__Task to complete__. Find every line in the records below that contains "labels", and copy it.

(Stored data entries)
****************

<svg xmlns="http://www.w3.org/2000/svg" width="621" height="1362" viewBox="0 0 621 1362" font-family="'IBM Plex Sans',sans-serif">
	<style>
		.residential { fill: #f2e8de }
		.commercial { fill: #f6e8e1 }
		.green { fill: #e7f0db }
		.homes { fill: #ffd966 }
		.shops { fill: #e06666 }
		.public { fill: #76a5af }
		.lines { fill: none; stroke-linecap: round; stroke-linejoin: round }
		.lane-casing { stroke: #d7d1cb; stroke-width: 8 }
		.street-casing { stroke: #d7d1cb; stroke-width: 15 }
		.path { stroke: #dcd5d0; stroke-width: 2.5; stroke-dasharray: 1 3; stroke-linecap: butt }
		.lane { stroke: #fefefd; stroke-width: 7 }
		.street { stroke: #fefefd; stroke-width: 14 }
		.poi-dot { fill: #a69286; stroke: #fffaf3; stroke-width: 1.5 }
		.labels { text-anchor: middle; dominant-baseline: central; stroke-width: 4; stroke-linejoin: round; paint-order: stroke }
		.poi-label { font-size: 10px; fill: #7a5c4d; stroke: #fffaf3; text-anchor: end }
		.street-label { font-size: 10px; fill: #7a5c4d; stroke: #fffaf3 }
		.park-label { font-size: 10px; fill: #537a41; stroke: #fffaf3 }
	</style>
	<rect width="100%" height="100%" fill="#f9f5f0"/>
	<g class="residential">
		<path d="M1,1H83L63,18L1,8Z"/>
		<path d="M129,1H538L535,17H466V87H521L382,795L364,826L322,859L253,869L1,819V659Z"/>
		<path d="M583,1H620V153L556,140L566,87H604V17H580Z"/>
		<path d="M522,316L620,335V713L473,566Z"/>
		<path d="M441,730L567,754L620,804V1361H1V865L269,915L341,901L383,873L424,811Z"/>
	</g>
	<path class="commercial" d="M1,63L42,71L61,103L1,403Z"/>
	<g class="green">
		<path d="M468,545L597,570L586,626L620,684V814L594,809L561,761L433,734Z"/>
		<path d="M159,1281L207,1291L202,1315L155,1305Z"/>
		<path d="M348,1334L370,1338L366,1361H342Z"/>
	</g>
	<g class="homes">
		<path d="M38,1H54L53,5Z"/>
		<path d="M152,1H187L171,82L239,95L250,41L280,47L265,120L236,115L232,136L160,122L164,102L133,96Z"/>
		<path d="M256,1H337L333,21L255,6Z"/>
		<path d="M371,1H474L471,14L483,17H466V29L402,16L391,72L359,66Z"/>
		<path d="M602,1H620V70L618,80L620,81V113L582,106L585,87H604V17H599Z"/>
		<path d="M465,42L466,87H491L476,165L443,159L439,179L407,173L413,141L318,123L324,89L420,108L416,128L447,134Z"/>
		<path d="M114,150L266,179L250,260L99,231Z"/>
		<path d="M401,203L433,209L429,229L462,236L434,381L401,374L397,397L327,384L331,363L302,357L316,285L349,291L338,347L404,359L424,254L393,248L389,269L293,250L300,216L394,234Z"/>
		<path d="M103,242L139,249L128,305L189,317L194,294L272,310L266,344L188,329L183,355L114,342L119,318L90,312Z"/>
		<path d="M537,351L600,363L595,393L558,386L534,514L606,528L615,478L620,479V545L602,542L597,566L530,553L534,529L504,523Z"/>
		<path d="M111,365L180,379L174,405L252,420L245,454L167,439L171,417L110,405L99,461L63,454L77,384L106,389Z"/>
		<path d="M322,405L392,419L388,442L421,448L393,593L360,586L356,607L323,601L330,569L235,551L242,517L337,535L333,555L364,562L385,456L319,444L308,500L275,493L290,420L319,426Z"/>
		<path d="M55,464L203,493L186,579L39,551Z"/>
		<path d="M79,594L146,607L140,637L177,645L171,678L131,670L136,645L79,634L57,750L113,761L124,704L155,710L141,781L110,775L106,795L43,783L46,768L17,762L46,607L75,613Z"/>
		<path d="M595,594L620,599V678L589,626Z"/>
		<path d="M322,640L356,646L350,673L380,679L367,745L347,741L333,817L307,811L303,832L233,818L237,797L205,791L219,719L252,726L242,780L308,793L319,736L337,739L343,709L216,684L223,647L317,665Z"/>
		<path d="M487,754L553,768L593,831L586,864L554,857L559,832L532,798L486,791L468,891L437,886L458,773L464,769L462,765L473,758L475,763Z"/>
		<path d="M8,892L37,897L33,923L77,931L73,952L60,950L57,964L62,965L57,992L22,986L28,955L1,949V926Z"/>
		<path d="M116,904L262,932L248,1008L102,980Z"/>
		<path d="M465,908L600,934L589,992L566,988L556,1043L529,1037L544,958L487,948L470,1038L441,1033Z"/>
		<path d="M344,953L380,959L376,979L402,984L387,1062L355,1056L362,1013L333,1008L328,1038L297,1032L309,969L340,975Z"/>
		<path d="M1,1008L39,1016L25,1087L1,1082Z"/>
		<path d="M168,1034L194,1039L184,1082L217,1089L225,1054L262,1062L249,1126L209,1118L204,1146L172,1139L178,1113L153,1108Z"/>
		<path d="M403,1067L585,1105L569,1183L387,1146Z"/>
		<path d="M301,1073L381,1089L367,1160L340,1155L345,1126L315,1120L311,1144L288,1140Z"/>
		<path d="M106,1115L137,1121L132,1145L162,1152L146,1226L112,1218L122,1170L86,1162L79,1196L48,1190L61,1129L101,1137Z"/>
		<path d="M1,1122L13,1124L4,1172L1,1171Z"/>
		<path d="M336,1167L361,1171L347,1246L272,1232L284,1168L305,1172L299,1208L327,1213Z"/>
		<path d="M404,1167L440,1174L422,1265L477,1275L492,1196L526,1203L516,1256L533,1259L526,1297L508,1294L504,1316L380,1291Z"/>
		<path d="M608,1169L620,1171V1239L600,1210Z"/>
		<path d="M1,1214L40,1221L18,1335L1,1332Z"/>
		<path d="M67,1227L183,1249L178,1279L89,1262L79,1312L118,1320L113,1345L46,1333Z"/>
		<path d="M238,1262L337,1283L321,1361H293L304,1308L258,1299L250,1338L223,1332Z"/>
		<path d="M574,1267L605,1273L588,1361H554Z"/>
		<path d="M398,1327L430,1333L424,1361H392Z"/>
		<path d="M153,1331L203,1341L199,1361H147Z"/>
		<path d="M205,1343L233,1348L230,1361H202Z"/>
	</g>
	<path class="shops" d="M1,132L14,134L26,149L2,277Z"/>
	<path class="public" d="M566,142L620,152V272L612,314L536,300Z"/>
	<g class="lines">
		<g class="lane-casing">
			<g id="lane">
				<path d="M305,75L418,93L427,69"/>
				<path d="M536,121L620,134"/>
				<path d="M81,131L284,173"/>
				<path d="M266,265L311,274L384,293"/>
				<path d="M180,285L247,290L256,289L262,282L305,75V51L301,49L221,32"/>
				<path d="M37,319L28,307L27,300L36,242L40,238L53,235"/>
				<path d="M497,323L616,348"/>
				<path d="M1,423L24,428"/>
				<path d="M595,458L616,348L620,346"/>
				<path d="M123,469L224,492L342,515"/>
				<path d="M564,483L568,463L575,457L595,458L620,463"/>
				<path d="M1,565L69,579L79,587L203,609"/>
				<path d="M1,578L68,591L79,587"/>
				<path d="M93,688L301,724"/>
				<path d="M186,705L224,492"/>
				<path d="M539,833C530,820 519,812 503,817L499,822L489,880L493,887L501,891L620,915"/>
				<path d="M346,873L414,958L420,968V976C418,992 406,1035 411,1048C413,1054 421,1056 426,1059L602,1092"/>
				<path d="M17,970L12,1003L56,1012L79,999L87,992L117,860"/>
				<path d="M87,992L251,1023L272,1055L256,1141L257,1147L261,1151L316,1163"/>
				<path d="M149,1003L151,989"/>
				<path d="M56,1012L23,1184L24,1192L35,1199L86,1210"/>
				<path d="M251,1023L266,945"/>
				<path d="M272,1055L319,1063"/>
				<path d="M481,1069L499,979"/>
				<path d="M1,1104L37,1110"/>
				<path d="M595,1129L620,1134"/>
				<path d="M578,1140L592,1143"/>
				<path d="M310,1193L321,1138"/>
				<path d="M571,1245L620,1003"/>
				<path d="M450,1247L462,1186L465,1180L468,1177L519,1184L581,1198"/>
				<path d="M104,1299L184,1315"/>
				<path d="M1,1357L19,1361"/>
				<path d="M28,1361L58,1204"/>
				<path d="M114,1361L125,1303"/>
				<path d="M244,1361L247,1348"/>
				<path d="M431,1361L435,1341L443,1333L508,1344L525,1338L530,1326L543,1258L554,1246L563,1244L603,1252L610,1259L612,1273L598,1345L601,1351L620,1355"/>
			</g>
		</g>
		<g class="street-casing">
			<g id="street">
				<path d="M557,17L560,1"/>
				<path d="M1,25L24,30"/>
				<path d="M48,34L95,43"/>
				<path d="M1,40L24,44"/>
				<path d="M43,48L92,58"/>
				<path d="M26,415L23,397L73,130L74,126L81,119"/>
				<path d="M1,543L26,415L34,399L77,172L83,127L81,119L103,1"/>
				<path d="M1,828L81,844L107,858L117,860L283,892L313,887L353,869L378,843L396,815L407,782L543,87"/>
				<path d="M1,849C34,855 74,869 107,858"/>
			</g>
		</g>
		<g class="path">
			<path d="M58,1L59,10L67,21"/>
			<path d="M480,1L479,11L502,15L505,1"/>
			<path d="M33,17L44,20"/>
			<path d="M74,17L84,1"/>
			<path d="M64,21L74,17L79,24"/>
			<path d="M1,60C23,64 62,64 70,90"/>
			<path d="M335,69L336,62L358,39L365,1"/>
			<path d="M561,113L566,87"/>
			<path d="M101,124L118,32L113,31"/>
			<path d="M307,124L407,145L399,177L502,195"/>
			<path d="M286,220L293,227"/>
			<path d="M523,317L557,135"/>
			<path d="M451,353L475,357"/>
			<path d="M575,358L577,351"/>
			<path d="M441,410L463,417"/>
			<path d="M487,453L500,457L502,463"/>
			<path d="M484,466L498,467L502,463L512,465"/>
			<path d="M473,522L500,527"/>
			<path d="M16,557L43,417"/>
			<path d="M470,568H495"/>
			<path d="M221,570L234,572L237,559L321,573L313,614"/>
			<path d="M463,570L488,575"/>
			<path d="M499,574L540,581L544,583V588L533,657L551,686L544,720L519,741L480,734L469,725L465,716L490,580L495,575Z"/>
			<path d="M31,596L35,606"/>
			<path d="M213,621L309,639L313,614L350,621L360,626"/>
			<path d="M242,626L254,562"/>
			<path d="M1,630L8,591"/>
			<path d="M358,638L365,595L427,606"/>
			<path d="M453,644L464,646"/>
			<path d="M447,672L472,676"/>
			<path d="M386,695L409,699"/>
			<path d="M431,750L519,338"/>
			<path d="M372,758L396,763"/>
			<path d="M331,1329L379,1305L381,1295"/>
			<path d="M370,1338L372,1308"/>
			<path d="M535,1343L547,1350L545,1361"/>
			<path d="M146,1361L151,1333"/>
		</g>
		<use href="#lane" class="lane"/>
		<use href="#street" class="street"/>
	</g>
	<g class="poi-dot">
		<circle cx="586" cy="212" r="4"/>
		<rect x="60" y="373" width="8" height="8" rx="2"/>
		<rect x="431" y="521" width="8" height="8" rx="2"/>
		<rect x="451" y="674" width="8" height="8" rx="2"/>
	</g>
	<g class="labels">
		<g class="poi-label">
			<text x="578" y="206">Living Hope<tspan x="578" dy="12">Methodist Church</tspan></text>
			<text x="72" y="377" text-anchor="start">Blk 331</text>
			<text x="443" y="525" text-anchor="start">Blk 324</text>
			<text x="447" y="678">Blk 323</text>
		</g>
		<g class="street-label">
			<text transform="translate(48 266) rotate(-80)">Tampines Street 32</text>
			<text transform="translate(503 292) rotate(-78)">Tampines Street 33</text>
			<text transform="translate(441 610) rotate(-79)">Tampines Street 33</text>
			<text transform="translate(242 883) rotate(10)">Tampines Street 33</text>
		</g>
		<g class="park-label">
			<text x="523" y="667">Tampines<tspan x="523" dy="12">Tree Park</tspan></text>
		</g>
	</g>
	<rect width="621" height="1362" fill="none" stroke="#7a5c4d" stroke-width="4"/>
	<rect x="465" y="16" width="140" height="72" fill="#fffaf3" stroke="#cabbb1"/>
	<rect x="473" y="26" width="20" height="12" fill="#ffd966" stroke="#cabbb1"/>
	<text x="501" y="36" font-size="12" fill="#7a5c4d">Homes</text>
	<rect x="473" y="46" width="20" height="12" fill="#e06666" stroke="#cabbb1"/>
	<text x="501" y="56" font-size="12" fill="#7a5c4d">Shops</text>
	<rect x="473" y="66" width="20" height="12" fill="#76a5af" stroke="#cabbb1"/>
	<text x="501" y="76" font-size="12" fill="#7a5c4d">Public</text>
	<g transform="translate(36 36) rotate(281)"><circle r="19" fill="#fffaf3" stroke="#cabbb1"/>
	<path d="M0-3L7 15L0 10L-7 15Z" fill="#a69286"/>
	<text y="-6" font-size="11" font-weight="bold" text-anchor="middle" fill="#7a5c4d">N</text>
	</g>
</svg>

****************

__Your solution__.
		.labels { text-anchor: middle; dominant-baseline: central; stroke-width: 4; stroke-linejoin: round; paint-order: stroke }
	<g class="labels">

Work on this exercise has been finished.